На площади Тириона повеяло холодом. Воздух дрогнул, как от далекого удара. Пламя факелов подернулось дымом. На ступенях королевского чертога появилась высокая темная фигура в плаще с наброшенным на голову капюшоном. Финарфин вздрогнул, сделал неверный шаг назад, оступился и упал бы, не поддержи его Финрод. Нолдор невольно попятились. Наверху широкой лестницы остались только двое.
Никто из эльдар не видел Намо Мандоса без капюшона. Никто не видел его лица. Никто даже не знал, есть ли у него лицо. На всех празднествах Владыка Домов Мертвых маячил тенью позади общего веселья. Он не водил знакомства ни с кем из Воплощенных. Его жилище было обителью без возврата, и неотвратимость была в его словах.
— Твой приговор изгнания, Феанаро, еще не отменен. Явившись сюда, ослепленный ложью Мелькора, ты восстал мятежом против валар и подстрекаешь к мятежу остальных. Гнев валар ляжет на всякого, кто ослушается их.
Намо говорил тихо, но голос его был слышен даже в самых дальних уголках. Холод Мандоса растекался по площади, охватывал каждого, вползал в сердца.
— Гневайтесь, если вам угодно, — твердо ответил Феанор. — Эрухини были сотворены не для того, чтобы подчиняться валар. Единый создал нас не для того, чтобы вам было кем повелевать. Судия, слышавший Музыку Творения, скажи, что это не так.
Но Намо сказал совсем другое:
— Итак, мы пригласили эльдар и дали место в нашей земле, и вот чем вы платите за наше благодеяние.

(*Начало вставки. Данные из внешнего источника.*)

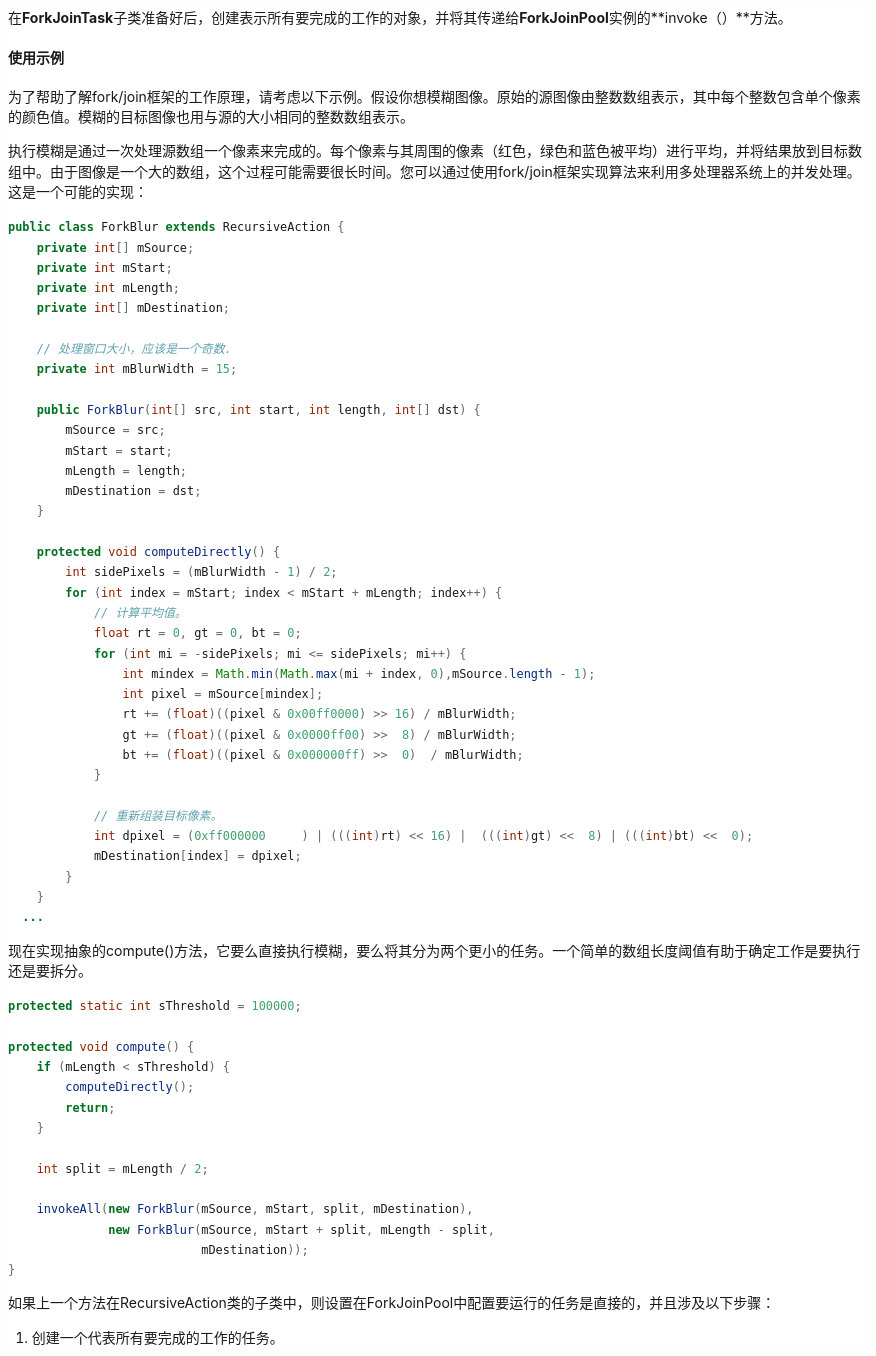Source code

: 在**ForkJoinTask**子类准备好后，创建表示所有要完成的工作的对象，并将其传递给**ForkJoinPool**实例的**invoke（）**方法。

#### 使用示例
为了帮助了解fork/join框架的工作原理，请考虑以下示例。假设你想模糊图像。原始的源图像由整数数组表示，其中每个整数包含单个像素的颜色值。模糊的目标图像也用与源的大小相同的整数数组表示。

执行模糊是通过一次处理源数组一个像素来完成的。每个像素与其周围的像素（红色，绿色和蓝色被平均）进行平均，并将结果放到目标数组中。由于图像是一个大的数组，这个过程可能需要很长时间。您可以通过使用fork/join框架实现算法来利用多处理器系统上的并发处理。这是一个可能的实现：
```java
public class ForkBlur extends RecursiveAction {
    private int[] mSource;
    private int mStart;
    private int mLength;
    private int[] mDestination;
  
    // 处理窗口大小，应该是一个奇数.
    private int mBlurWidth = 15;
  
    public ForkBlur(int[] src, int start, int length, int[] dst) {
        mSource = src;
        mStart = start;
        mLength = length;
        mDestination = dst;
    }

    protected void computeDirectly() {
        int sidePixels = (mBlurWidth - 1) / 2;
        for (int index = mStart; index < mStart + mLength; index++) {
            // 计算平均值。
            float rt = 0, gt = 0, bt = 0;
            for (int mi = -sidePixels; mi <= sidePixels; mi++) {
                int mindex = Math.min(Math.max(mi + index, 0),mSource.length - 1);
                int pixel = mSource[mindex];
                rt += (float)((pixel & 0x00ff0000) >> 16) / mBlurWidth;
                gt += (float)((pixel & 0x0000ff00) >>  8) / mBlurWidth;
                bt += (float)((pixel & 0x000000ff) >>  0)  / mBlurWidth;
            }
          
            // 重新组装目标像素。
            int dpixel = (0xff000000     ) | (((int)rt) << 16) |  (((int)gt) <<  8) | (((int)bt) <<  0);
            mDestination[index] = dpixel;
        }
    }	
  ...
```
现在实现抽象的compute()方法，它要么直接执行模糊，要么将其分为两个更小的任务。一个简单的数组长度阈值有助于确定工作是要执行还是要拆分。
```java
protected static int sThreshold = 100000;

protected void compute() {
    if (mLength < sThreshold) {
        computeDirectly();
        return;
    }
    
    int split = mLength / 2;
    
    invokeAll(new ForkBlur(mSource, mStart, split, mDestination),
              new ForkBlur(mSource, mStart + split, mLength - split,
                           mDestination));
}
```
如果上一个方法在RecursiveAction类的子类中，则设置在ForkJoinPool中配置要运行的任务是直接的，并且涉及以下步骤：
1. 创建一个代表所有要完成的工作的任务。
```java
```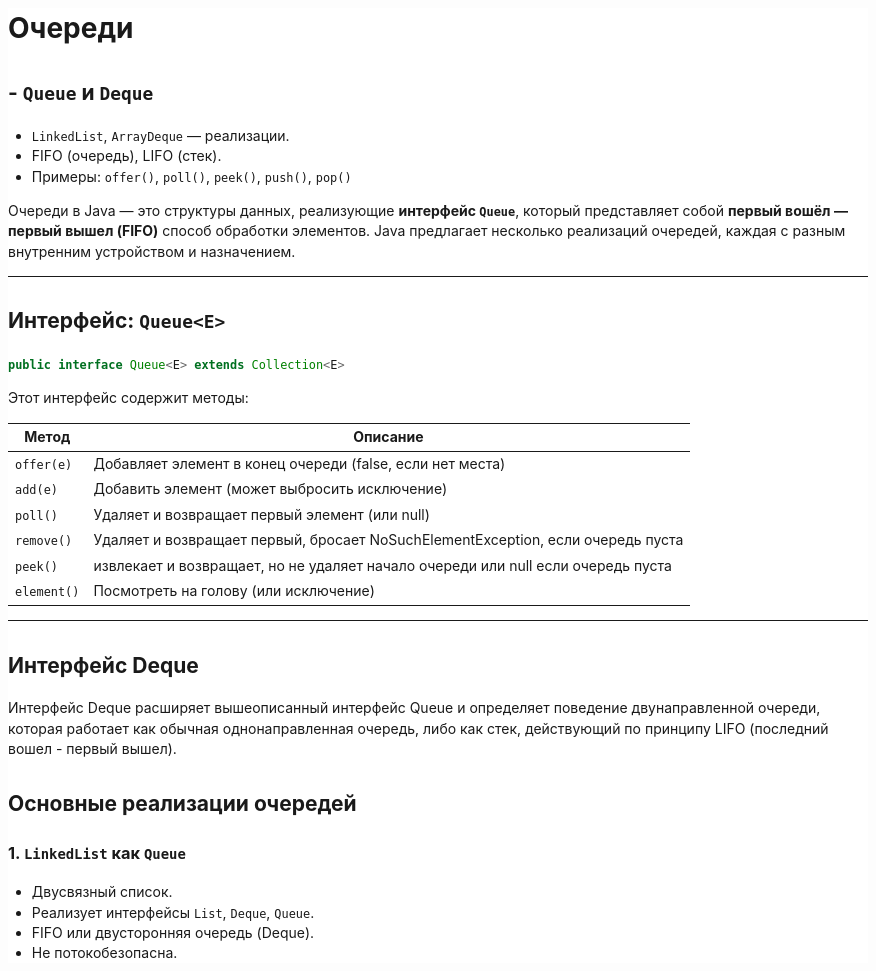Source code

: # Очереди

## - `Queue` и `Deque`

- `LinkedList`, `ArrayDeque` — реализации.
- FIFO (очередь), LIFO (стек).
- Примеры: `offer()`, `poll()`, `peek()`, `push()`, `pop()`

Очереди в Java — это структуры данных, реализующие **интерфейс `Queue`**,
который представляет собой **первый вошёл — первый вышел (FIFO)** способ
обработки элементов. Java предлагает несколько реализаций очередей, каждая с
разным внутренним устройством и назначением.

---

## Интерфейс: `Queue<E>`

```java
public interface Queue<E> extends Collection<E>
```

Этот интерфейс содержит методы:

| Метод       | Описание                                                                         |
|-------------|----------------------------------------------------------------------------------|
| `offer(e)`  | Добавляет элемент в конец очереди (false, если нет места)                        |
| `add(e)`    | Добавить элемент (может выбросить исключение)                                    |
| `poll()`    | Удаляет и возвращает первый элемент (или null)                                   |
| `remove()`  | Удаляет и возвращает первый, бросает NoSuchElementException, если очередь пуста  |
| `peek()`    | извлекает и возвращает, но не удаляет начало очереди или null если очередь пуста |
| `element()` | Посмотреть на голову (или исключение)                                            |

---

## Интерфейс Deque

Интерфейс Deque расширяет вышеописанный интерфейс Queue и определяет поведение
двунаправленной очереди, которая работает как обычная однонаправленная очередь,
либо как стек, действующий по принципу LIFO (последний вошел - первый вышел).

## Основные реализации очередей

### 1. **`LinkedList` как `Queue`**

- Двусвязный список.
- Реализует интерфейсы `List`, `Deque`, `Queue`.
- FIFO или двусторонняя очередь (Deque).
- Не потокобезопасна.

— Ты сам говорил мне, вала Намо Мандос, и слова твои слышали многие, что Манвэ король Арды, не одного только Амана. Если так, то и в Эндорэ эльфы жили на вашей земле ничуть не меньше, чем в Валиноре. В чем же тогда ваше благодеяние? Волей Единого вы устроили дом, в котором нам жить, и за это мы вам благодарны. Но это наш дом, а не ваш.
Холод разжал когти. Нолдор услышали биение своих сердец. Мандос не был всесильным.
— Что ж, — сказал Намо, — жить без нашей помощи и защиты вы можете здесь так же, как в Эндорэ. Но есть одна вещь, в которой вам не обойтись без валар, ибо она не во власти Эрухини. Только милостью валар могут умершие обрести новые тела и вернуться в мир живых. Согласны ли вы отказаться и от этого тоже?
— Если возвращение в мир живых происходит не по замыслу Эру, а только по желанию валар, пусть валар скажут, чего они хотят взамен. И если за освобождение немногих умерших из оков Мандоса вы желаете видеть в оковах всех живущих, эта цена слишком велика. Мы не станем ее платить.
— Ты сказал, — произнес Намо.
И исчез, рассеялся в окружающем мраке. Финарфин спросил:
— И что теперь?
На лбу его блестели бисеринки пота.
— Будем жить, — ответил Финголфин. — Это еще только начало.
Глядя на брата, Феанор сказал:
— Впервые в жизни у меня нет слов! — и обнял Финголфина.